21 ¾ x 14 ½ inches; 55 x 37 cm

Stuart Pearson Wright studied at the Slade School of Art, and is regarded as one of the most talented figurative painters of his generation. Though ascribing influences is always an inexact science, his style has drawn critical attention for its admiration of past figurative traditions, from the Flemish Masters to Lucian Freud, via the social consciousness of William Hogarth. A self-evident aim of his portraits is to penetrate beyond simple likeness, and “to respond honestly and intelligently to what it means to be human.”

Wright has increasingly sought to challenge the sycophancy of the average portrait painter through playful subversion of the genre and an air of irreverence towards the social aspirations associated with portraiture. He is part of a growing number of young artists who use the skills of drawing and painting in a thoughtful way in order to interpret contemporary life. This approach has earned him acclaim from sometimes rather different directions.

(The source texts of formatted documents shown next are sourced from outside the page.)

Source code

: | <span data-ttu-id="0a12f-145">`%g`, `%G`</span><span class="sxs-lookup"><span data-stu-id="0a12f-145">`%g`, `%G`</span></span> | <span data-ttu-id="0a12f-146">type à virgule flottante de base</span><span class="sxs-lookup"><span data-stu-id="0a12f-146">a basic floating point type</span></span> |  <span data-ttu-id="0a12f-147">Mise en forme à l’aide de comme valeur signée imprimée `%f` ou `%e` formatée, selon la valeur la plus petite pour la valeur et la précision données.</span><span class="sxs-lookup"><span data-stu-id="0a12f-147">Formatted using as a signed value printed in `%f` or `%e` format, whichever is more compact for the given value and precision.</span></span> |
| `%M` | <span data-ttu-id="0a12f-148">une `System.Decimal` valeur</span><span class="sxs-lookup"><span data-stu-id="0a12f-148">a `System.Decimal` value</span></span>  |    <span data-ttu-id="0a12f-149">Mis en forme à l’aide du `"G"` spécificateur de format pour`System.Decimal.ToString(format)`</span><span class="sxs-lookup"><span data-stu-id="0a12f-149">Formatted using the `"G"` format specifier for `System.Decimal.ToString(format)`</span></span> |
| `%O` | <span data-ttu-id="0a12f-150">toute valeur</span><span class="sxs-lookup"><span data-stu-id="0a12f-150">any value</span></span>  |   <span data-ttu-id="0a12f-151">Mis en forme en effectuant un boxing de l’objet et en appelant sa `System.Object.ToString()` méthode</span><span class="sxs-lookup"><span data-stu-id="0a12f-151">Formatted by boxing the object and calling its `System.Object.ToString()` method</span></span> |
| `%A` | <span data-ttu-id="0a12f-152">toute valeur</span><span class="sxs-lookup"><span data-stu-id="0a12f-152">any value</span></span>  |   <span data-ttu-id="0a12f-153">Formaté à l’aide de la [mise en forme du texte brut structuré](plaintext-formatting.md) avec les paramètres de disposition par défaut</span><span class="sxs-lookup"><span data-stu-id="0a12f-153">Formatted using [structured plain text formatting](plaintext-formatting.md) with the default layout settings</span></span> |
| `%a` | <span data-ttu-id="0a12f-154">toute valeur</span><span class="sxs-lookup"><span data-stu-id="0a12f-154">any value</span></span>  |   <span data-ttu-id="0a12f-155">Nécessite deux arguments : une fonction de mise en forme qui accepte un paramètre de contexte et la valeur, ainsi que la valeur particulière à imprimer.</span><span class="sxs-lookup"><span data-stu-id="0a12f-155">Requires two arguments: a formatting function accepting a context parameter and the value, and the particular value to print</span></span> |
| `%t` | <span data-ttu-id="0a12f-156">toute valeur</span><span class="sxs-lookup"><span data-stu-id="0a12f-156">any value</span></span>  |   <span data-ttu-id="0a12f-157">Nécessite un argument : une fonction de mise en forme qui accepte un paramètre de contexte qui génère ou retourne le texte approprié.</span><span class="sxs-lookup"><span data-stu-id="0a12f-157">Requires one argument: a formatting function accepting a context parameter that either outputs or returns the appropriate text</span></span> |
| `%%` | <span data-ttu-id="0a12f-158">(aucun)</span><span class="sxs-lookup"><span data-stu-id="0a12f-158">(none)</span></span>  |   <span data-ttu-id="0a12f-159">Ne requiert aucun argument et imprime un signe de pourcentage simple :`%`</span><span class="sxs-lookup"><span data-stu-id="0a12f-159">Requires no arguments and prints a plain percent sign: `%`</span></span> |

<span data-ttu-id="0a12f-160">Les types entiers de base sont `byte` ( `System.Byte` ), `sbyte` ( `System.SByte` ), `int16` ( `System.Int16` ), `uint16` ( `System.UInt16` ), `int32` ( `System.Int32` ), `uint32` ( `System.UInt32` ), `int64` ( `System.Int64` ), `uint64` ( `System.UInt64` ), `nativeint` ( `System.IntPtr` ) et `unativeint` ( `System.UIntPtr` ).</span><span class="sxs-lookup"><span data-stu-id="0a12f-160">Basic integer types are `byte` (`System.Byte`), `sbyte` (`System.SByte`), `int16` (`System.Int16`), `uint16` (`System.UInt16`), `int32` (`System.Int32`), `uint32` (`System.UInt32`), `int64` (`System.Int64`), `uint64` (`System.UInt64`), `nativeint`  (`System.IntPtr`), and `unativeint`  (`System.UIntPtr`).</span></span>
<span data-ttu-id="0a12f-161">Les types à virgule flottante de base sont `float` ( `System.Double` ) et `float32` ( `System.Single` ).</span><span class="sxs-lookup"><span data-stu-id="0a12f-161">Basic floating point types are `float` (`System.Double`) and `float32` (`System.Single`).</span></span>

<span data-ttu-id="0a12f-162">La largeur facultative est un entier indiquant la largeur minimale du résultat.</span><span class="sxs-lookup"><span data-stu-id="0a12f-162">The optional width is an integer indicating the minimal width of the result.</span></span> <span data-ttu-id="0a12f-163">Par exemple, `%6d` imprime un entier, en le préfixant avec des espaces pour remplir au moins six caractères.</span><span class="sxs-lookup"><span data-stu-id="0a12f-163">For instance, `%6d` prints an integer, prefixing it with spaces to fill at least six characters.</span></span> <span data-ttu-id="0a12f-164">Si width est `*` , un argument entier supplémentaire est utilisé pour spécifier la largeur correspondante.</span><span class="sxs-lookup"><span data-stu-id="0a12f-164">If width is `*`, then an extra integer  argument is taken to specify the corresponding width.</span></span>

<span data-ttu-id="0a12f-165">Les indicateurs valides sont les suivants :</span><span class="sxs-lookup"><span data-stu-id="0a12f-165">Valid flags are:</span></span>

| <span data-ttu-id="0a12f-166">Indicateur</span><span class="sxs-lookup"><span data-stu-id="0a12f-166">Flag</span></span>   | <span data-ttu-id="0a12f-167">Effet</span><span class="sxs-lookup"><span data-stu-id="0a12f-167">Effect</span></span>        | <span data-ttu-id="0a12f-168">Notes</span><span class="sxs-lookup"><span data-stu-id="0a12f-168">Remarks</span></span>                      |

Wright’s work has won him numerous awards, most notably the 2001 BP Portrait Award at the National Portrait Gallery for Gallus Gallus with Still Life and Presidents, a work which featured six former presidents of the British Academy, and a dead chicken. His subsequent commissions have been widely acclaimed, and occasionally controversial. In 2003 his portrait of the Duke of Edinburgh prompted the sitter’s celebrated remark ‘gadzooks!’, and was labeled ‘Phil the Freak’ by the Sun newspaper. Other notable works have included the actors John Hurt, Michael Gambon, and the author J K Rowling (for the National Portrait Gallery). This drawing is from Wright’s major exhibition of drawings of actors, Most People are Other People, jointly staged at the National Portrait Gallery and the National Theatre.